What to work on:
Carry on the tacos ahogados recipe below, picking up right after its last sentence.

Description
Tacos Ahogados translate directly to drowned tacos. They are crispy, savory tacos drowned in a deliciously spiced red salsa unlike any other you’ve had before. These drowned tacos will take you through a ride of flavors and textures you didn’t know you needed!
Ingredients
Units
Scale
Tacos:
- 10–12 corn tortillas
- 1 lb plant-based beef or filling of choice (see above)
- 1 tsp garlic powder
- 1 tsp onion powder
- 1 tsp black pepper
- Salt to taste
- 1 tbsp avocado or neutral oil
- 1/4 cup avocado or neutral oil
Salsa:
- 6–8 tomatoes
- 1/2 onion
- 3 garlic cloves, unpeeled
- 3–5 chiles de arbol
- 1 small bay leaf
- 1 tsp dried oregano
- 1 tsp of Better than Bouillon
- 1/2 tsp black pepper
- 1/2 cup water
- Salt to taste
Toppings:
- Shredded cabbage
- Avocado
- Sour cream/Crema
- Cilantro
- Pickled red onions
Instructions
- Roast the tomatoes, onion, and garlic using your air fryer, oven, or stove. If using the air fryer or oven, roast at 400F for 25-30 minutes or until the veggies are blistered and blackened.

Information given:
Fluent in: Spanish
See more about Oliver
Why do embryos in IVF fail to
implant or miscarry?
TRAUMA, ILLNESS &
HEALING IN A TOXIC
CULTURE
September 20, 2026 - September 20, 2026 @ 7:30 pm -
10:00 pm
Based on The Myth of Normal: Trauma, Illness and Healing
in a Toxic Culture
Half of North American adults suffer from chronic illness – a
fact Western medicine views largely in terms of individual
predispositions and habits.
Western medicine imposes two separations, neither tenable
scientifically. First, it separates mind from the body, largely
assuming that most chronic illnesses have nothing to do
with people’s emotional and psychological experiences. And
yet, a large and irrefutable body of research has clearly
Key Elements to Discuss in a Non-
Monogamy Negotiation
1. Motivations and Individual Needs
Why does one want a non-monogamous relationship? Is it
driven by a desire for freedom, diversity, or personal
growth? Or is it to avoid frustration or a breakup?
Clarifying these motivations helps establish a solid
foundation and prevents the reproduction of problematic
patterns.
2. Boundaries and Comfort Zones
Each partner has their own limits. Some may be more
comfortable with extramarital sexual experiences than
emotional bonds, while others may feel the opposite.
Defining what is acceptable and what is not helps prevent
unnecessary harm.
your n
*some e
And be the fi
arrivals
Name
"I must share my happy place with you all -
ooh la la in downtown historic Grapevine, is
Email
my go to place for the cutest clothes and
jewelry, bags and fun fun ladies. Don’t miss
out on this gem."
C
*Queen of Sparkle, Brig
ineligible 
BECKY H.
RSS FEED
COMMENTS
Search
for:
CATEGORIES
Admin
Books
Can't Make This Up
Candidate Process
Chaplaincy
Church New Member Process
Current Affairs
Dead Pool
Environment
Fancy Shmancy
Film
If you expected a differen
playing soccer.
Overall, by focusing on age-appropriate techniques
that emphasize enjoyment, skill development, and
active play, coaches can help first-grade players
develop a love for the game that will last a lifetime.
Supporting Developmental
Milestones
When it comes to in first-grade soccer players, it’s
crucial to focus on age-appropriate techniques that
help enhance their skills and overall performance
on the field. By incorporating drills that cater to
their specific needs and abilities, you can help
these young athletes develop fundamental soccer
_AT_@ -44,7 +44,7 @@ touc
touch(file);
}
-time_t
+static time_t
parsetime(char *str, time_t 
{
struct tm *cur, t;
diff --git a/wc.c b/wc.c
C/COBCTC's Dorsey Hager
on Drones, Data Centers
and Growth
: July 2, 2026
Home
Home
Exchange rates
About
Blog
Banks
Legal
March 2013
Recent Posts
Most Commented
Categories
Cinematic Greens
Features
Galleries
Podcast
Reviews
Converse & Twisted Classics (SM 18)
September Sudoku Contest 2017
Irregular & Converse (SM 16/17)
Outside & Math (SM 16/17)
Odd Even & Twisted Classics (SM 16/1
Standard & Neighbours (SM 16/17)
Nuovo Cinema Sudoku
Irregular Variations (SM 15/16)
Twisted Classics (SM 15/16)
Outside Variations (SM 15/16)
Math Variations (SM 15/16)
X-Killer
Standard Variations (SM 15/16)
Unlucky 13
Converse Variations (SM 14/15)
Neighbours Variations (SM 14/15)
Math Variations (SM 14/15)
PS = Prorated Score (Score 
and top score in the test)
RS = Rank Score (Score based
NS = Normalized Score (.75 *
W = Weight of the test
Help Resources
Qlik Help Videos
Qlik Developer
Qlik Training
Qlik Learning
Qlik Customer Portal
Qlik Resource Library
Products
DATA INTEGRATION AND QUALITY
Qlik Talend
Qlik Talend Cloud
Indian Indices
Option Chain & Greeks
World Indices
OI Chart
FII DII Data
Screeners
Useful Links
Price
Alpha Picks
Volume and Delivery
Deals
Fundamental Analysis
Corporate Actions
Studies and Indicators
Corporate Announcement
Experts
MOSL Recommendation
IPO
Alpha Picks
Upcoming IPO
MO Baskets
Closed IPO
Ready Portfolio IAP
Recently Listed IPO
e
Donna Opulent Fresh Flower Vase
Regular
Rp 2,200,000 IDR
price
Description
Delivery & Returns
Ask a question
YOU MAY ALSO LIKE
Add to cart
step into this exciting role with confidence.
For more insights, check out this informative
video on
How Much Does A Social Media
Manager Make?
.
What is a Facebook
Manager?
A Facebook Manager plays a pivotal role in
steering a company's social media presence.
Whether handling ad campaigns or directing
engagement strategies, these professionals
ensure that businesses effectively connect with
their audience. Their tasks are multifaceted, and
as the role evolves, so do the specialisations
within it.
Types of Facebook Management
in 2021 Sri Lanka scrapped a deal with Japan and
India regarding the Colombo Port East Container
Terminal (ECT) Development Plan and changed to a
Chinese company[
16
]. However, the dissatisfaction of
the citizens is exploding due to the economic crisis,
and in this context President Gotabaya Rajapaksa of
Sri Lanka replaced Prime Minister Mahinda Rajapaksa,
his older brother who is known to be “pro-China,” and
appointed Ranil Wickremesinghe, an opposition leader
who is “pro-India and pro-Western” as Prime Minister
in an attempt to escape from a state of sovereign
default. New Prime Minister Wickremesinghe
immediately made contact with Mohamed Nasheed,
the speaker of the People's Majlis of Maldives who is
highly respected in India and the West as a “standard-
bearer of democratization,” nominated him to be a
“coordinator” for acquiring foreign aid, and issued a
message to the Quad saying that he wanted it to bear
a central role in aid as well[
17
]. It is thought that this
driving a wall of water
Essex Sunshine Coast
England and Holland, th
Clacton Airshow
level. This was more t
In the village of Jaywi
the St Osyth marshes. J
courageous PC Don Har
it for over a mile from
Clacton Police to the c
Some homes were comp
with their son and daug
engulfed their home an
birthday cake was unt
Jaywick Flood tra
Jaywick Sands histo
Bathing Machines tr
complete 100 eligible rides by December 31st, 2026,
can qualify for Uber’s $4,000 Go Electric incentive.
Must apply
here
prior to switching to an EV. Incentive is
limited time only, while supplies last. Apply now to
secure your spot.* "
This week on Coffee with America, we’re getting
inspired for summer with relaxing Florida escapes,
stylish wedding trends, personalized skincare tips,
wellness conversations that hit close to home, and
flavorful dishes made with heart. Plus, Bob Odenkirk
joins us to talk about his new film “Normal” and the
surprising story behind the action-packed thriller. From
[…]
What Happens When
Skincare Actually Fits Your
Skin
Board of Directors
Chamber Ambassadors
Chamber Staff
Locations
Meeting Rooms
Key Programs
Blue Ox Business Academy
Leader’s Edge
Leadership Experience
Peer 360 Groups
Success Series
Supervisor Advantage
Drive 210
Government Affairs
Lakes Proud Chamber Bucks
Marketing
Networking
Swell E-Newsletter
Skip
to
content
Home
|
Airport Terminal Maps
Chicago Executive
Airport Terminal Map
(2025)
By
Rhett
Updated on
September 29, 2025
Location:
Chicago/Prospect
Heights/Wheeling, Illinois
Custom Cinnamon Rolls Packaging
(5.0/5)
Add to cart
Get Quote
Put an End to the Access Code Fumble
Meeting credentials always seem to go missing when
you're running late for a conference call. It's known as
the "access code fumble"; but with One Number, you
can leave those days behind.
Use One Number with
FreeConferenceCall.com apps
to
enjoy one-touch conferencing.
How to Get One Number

Response to the task:
- Turn a pan on medium heat and add a bit of oil. Pan-fry the dried chilies on each side for about 1 minute or until they turn a bright red color. Watch closely to avoid burning them. Set them aside to cool off and remove stems and seeds once they are cooled.
- While the veggies are roasting make your filling. Add 1 tbsp oil to the pan add your plant-based meat along with the seasonings and cook for 10-12 minutes until it is golden brown and cooked through.
- Once the veggies are roasted, peel the garlic add all the salsa ingredients into a blender, and blend until smooth. Taste and adjust seasonings to taste. Add extra water if needed. Set aside.
- Next, heat the tortillas on the griddle (comal) or cover in the microwave just until they are warm. Keep them covered.
- Scoop about 1-2 tablespoons of filling onto the tortilla and fold it in half to close it or roll it up. Use a toothpick to keep it closed if necessary. Repeat until all tacos have been made.
- Heat up the same pan used to fry the chilies earlier and add about 1/4 cup of oil. Once the oil is hot, gently place the tacos in the pan. Fry on each side for about 2 minutes or until crispy and golden brown. Alternatively, you can brush them lightly with oil and bake them at 425 F for 10-15 minutes or until golden brown and crispy.
- Once they are all golden brown, place them on a paper towel to soak up any excess oil.
- Place tacos on a plate and pour in some of the freshly made salad to allow the tacos to soak up for a few minutes.
- Add toppings like avocado, shredded cabbage, crema, and enjoy!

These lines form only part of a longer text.